CCA Fights Urban Blight as Arena Is Set to Open
By Cynthia Vinarsky

YOUNGSTOWN, Ohio -- Lot by lot, building by building, Community Corrections Agency is making a dent in the blight that once overwhelmed the segments of Market Street that lead into downtown Youngstown.


And now that the Youngstown Convocation Center is nearly complete, with inaugural concerts scheduled the weekend of Oct. 29 and 30, CCA is stepping up the pace on its neighborhood improvement effort.

"Perception is everything," says Richard Billak, CCA's chief executive and a member of the board of Youngstown's Cityscape.

"We're trying to prepare the corridors to downtown for people who haven't been here for years. I'm talking about people who haven't come down since Santa Claus was at Strouss," he jokes, referring to a department store the May Co. once operated downtown.
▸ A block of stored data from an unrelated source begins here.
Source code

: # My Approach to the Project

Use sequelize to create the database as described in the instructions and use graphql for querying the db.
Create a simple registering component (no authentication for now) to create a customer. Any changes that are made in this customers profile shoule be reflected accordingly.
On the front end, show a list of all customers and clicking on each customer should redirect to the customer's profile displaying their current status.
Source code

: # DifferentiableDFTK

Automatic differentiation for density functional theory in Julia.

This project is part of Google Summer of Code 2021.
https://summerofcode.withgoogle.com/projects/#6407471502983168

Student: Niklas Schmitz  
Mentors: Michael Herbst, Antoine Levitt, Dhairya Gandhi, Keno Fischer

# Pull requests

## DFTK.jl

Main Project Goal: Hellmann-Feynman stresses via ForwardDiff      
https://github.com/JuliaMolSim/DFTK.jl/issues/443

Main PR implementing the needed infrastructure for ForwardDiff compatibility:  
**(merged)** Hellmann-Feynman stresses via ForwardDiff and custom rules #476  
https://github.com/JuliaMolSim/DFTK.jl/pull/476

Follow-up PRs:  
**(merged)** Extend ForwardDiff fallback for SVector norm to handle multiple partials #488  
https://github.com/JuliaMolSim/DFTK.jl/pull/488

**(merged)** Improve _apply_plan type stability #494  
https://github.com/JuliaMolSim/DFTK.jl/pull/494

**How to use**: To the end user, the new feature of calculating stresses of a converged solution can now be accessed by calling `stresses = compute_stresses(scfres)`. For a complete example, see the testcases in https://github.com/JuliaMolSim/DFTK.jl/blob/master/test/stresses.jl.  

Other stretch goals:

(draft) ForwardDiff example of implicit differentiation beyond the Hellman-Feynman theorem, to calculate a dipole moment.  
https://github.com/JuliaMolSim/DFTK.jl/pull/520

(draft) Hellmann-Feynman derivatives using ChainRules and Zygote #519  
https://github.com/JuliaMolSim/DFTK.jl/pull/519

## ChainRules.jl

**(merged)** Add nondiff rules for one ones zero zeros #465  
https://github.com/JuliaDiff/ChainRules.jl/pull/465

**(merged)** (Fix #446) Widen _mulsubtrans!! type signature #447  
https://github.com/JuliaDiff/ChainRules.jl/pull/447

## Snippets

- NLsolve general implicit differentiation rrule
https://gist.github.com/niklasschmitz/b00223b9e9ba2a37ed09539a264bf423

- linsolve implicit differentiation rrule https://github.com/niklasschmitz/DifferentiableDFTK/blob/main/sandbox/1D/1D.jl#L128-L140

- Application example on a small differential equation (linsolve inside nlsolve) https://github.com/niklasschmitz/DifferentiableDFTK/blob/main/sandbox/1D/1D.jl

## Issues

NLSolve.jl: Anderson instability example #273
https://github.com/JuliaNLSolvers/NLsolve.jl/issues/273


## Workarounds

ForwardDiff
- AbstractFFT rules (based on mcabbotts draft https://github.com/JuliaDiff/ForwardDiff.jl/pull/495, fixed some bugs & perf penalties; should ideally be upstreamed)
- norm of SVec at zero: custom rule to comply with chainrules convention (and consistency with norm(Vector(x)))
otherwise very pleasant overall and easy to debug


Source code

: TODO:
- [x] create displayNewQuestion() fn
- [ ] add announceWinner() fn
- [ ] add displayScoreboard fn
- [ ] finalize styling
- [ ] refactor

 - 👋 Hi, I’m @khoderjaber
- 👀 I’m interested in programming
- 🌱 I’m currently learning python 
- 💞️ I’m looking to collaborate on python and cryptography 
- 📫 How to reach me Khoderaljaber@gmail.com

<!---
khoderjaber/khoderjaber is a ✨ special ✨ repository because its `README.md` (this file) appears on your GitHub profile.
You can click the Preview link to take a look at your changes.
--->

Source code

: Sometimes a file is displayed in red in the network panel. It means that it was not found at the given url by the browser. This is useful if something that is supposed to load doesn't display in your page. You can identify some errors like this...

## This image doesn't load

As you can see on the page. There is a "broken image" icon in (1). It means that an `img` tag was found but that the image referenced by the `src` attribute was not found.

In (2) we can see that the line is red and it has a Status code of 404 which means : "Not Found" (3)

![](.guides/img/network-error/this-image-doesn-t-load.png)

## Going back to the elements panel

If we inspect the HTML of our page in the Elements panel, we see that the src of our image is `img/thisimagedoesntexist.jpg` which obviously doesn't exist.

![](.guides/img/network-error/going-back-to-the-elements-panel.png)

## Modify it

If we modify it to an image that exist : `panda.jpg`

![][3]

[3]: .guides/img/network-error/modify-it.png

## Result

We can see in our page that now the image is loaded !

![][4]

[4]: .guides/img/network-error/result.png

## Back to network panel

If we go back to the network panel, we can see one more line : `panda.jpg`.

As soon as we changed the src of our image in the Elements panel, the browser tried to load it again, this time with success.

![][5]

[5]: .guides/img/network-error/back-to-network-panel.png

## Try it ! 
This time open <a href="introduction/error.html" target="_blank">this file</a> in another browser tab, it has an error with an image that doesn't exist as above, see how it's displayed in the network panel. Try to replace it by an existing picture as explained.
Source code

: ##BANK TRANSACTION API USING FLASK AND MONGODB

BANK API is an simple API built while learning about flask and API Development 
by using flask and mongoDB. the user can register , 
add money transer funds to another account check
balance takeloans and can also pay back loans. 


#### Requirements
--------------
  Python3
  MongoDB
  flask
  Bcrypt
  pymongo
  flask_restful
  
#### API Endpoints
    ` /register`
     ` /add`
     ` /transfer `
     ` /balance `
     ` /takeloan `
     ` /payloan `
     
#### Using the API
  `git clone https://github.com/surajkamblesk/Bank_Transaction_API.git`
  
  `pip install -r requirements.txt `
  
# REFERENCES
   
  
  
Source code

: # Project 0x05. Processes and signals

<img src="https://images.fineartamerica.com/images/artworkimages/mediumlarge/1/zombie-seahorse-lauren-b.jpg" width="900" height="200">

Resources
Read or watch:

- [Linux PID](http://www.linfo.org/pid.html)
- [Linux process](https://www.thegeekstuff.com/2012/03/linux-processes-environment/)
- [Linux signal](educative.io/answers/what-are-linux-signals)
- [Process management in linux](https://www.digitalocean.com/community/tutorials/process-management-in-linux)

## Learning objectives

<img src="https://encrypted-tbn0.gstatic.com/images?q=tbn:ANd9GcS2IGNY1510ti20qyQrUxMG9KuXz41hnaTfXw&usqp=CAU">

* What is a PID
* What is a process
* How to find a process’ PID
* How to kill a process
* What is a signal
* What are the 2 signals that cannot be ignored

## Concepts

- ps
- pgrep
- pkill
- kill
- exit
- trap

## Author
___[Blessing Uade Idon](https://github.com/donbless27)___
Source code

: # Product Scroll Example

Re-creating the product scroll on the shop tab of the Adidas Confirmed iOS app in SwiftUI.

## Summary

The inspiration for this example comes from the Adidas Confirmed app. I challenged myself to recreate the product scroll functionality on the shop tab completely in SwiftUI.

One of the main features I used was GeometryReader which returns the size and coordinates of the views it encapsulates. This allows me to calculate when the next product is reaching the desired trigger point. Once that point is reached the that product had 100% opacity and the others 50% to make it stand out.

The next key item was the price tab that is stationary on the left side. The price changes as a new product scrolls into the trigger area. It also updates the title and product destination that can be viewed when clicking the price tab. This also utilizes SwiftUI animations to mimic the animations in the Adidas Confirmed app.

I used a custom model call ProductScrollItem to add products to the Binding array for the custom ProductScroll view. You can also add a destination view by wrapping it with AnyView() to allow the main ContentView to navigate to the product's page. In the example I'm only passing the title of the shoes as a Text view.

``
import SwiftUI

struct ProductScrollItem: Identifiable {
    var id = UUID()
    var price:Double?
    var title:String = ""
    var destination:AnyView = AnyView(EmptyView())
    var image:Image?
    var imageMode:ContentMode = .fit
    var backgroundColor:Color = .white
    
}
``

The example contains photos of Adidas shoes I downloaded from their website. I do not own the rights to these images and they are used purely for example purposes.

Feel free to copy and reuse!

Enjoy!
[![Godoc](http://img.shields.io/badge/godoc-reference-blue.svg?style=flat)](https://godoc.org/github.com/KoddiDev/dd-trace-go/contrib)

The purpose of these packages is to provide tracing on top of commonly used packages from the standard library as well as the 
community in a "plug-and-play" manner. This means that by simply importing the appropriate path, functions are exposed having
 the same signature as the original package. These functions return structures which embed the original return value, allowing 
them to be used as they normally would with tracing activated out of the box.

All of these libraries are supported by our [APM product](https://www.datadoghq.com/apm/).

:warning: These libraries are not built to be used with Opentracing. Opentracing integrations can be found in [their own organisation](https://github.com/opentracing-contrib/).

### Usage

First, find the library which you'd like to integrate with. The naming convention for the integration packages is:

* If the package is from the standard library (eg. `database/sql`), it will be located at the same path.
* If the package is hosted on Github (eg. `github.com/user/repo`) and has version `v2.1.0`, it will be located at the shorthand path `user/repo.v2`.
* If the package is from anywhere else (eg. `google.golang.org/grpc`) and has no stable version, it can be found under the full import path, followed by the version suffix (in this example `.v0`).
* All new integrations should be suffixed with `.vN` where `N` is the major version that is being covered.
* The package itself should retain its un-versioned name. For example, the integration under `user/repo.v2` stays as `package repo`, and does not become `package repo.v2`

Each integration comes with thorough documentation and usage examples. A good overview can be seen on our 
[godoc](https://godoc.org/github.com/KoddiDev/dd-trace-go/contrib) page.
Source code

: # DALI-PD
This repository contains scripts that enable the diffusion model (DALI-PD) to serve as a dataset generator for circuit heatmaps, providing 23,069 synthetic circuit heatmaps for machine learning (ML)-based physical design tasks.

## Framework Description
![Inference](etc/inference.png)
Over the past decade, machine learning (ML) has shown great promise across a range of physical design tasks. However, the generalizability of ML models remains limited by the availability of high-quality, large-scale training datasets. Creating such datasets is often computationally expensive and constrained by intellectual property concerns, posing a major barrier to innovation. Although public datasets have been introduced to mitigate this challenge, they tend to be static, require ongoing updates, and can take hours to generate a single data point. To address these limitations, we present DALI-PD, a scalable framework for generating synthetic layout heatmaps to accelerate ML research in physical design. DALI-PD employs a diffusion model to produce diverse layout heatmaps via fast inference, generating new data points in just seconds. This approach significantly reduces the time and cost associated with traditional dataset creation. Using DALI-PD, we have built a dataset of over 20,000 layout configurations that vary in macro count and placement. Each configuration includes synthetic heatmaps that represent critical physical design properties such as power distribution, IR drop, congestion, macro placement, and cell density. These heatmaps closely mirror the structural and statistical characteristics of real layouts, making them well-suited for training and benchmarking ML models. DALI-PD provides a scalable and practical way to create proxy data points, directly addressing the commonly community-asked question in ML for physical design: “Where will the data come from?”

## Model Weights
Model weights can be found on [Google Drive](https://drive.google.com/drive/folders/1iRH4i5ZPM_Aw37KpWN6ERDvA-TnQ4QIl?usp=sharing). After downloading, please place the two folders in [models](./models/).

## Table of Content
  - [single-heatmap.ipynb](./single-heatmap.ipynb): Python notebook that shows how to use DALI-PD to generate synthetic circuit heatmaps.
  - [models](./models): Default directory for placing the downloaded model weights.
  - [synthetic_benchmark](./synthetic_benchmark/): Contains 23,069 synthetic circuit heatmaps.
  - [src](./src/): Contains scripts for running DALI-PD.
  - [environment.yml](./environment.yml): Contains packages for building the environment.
The city is working to eliminate eyesores on South Avenue; the CCA has adopted Market Street. "We're putting out the challenge to folks along the other major corridors to join us," Billak says.

Scrambling to get as much done as possible on Market before the convocation center opens, CCA participated in the demolition of three rundown buildings in the last six weeks.

The city paid crews to raze a large, brick structure at the corner of Market and Woodland that had been vacant 20 years; CCA paid the city $25,000 to help offset its cost.

Also razed was a smaller building at 700 Market, a structure adjacent to the northbound exit of Interstate 680 and the former Purple Heart bar at 1603 Market. Ironically, Billak recalls, the Purple Heart building housed CCA's offices when the agency opened in 1974.

Plans are to have the three lots cleaned up, graded and landscaped in time for the opening of the convocation center. CCA clients will maintain the sites by trimming grass and shrubs, edging, adding mulch and removing weeds, he says.

The non-profit agency, a halfway house, serves male and female convicts released from state and federal prisons and provides alternative programs for some non-violent offenders sentenced locally.

Landscaping duties help CCA clients fulfill their community service requirements and provide some with new job skills. Billak says.

CCA's beautification campaign began in 1997 at its own headquarters at 1507 Market St. Officials reasoned that cleaning up and landscaping the grounds would make them safer for CCA clients and employees as it improved the agency's image.

Since then CCA has spent $220,000 in its war on eyesores; its clients have cleared lots of litter, razed ramshackle buildings, and created pockets of beauty along Market Street.

In addition to its headquarters, Billak says, CCA has operations in four other buildings on Market, has cleared, landscaped and maintained 12 lots and painted 15 other buildings on the street.

"Hopefully, in the near future, we'll be seeing new construction instead of demolition," Billak says. "Our hope is that other businesses would join us, and we do feel like it's changing. You can feel the energy."

The CCA's chief fiscal officer, Rose Moderalli, points to exterior improvements recently completed at Zabel Restaurant Equipment, 645 Market St., as evidence that other businesses on the street are getting involved in the beautification effort.

Moderalli has heard of other projects in the works as well. "I think the pace is accelerating," she says.

CCA's board of directors appropriates funds each year to help pay for the agency's blight fight.

The agency also sponsors an annual fund-raiser that, in part, benefits the ongoing neighborhood improvement project. Television sitcom star Brad Garrett from Everybody Loves Raymond was this year's featured performer.

The Market Street renovations have given the agency a huge public relations boost, Billak says. Projects are always marked with his agency's green-and-white signs, and he hears positive comments about the project wherever he goes. "Before we started this, nobody knew we existed," he says. Today the agency's work is very much in evidence.